Placed in the supine position, with legs extended and feet in the Pilates position. Raise the arms to the height of the ears, separated at the same distance as the shoulders. Raise the head and bring the chin towards the chest. Bring the arms towards the ceiling, exhale and flex the vertebrae until you can sit with your arms extended. Contract the abdomen muscles and begin to descend always in a C-shape.

Repeat this movement 3 to 5 times.

Credit: Howcast

2. The swimmer

This works on strength, prevents lumbar pain, stabilizes the lumbar spine and helps prevents kyphosis.

Lie on your stomach, extend your arms forward and your legs back. Raise the right arm and the left leg simultaneously. Start the movement of leg shaking with a movement from top to bottom while also raising and lowering the arms.

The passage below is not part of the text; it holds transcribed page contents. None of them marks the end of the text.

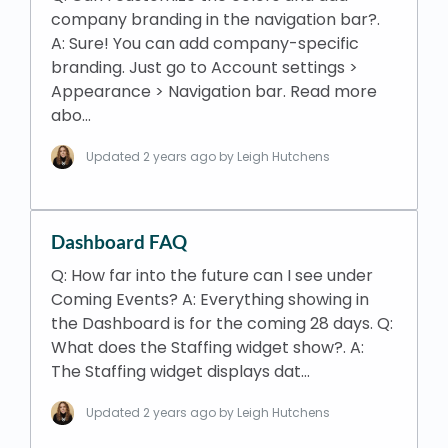
company branding in the navigation bar?.
A: Sure! You can add company-specific
branding. Just go to Account settings >
Appearance > Navigation bar. Read more
abo…
Updated
2 years ago
by Leigh Hutchens
Dashboard FAQ
Q: How far into the future can I see under
Coming Events? A: Everything showing in
the Dashboard is for the coming 28 days. Q:
What does the Staffing widget show?. A:
The Staffing widget displays dat…
Updated
2 years ago
by Leigh Hutchens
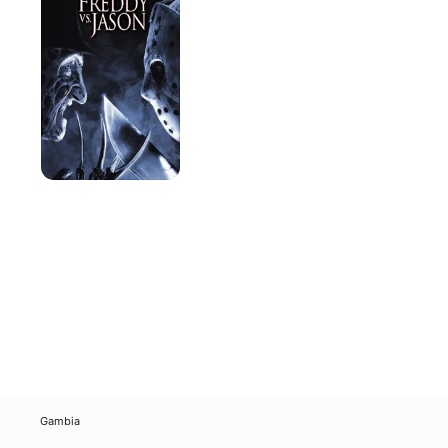
Jason
Gambia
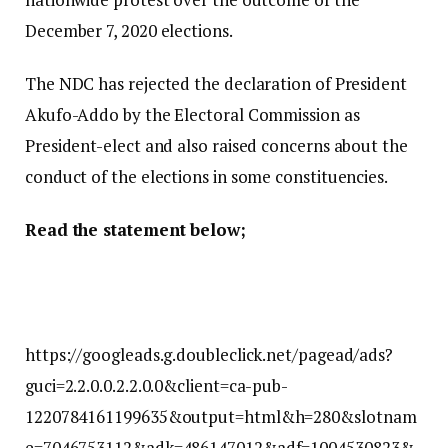
December 7, 2020 elections.
The NDC has rejected the declaration of President
Akufo-Addo by the Electoral Commission as
President-elect and also raised concerns about the
conduct of the elections in some constituencies.
Read the statement below;
https://googleads.g.doubleclick.net/pagead/ads?
guci=2.2.0.0.2.2.0.0&client=ca-pub-
1220784161199635&output=html&h=280&slotnam
e=7046753112&adk=486147012&adf=1004530823&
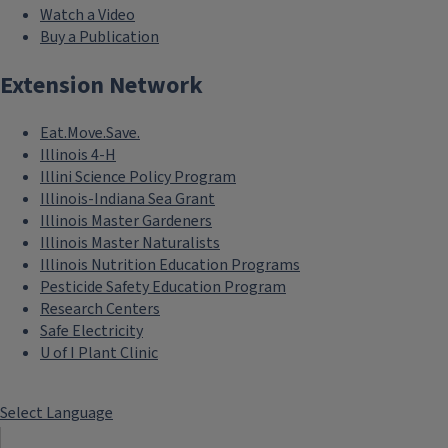
Watch a Video
Buy a Publication
Extension Network
Eat.Move.Save.
Illinois 4-H
Illini Science Policy Program
Illinois-Indiana Sea Grant
Illinois Master Gardeners
Illinois Master Naturalists
Illinois Nutrition Education Programs
Pesticide Safety Education Program
Research Centers
Safe Electricity
U of I Plant Clinic
Select Language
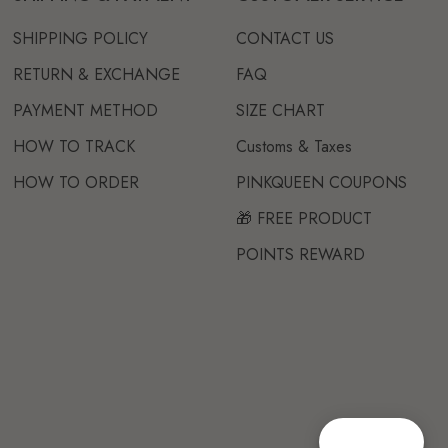
SHIPPING POLICY
CONTACT US
RETURN & EXCHANGE
FAQ
PAYMENT METHOD
SIZE CHART
HOW TO TRACK
Customs & Taxes
HOW TO ORDER
PINKQUEEN COUPONS
🎁 FREE PRODUCT
POINTS REWARD
Reward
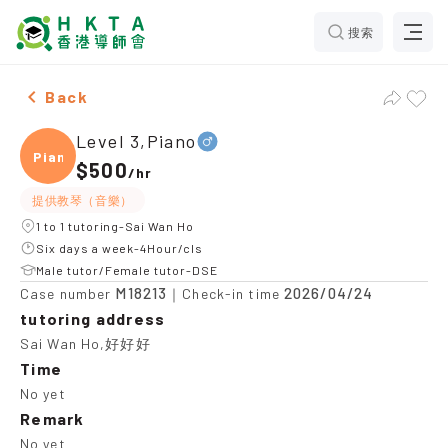
搜索
Male Level 3,Piano，Sai Wan Ho Tuition recommendati
Back
Level 3,Piano
Piano
$500
/
hr
提供教琴（音樂）
1 to 1 tutoring-Sai Wan Ho
Six days a week-4Hour/cls
Male tutor/Female tutor-DSE
M18213
2026/04/24
Case number
｜Check-in time
tutoring address
Sai Wan Ho,好好好
Time
No yet
Remark
No yet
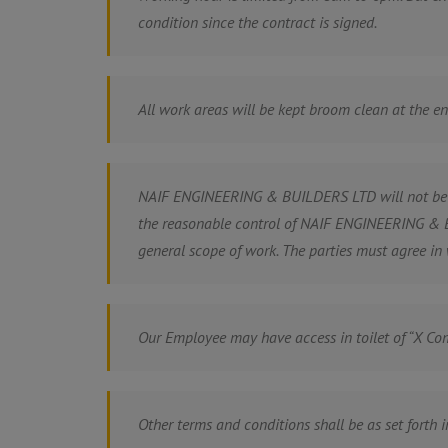
condition since the contract is signed.
All work areas will be kept broom clean at the e
NAIF ENGINEERING & BUILDERS LTD will not be res
the reasonable control of NAIF ENGINEERING & BU
general scope of work. The parties must agree in 
Our Employee may have access in toilet of “X Com
Other terms and conditions shall be as set forth i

Perform 2 sets of 10 repetitions

Credit: Howcast

3. Hundreds

The hundreds movement helps to strengthen the abdominal muscles, develop trunk stabilization, increase lung capacity and develops mindful breathing techniques into the back of the ribs and develops scapular stabilization.

Position yourself in a supine position. Slightly raise the shoulders and head off the floor maintaining a certain distance between the chin and the sternoclavicular area, whilst trying to focus on lengthening the neck in flexion.

Carry the elongated arms next to the body, at the height of the hip with the hands outstretched and the palms facing downwards. Have the legs flexed, resting the feet on the floor, in the Table Top position, stretched 90, 60 or 30 degrees from the ground.

Connect the scapulae well from behind. Inhale, doing 5 small pumps with the arms. Exhale and perform another 5 pumps with the arms.

Continue up to 100 pumping or 10 full breaths.

Credit: Howcast

it’s been proven that regular participation In Pilates classes or Pilates-based movements will improve core strength, flexibility, mobility, balance and muscle tone.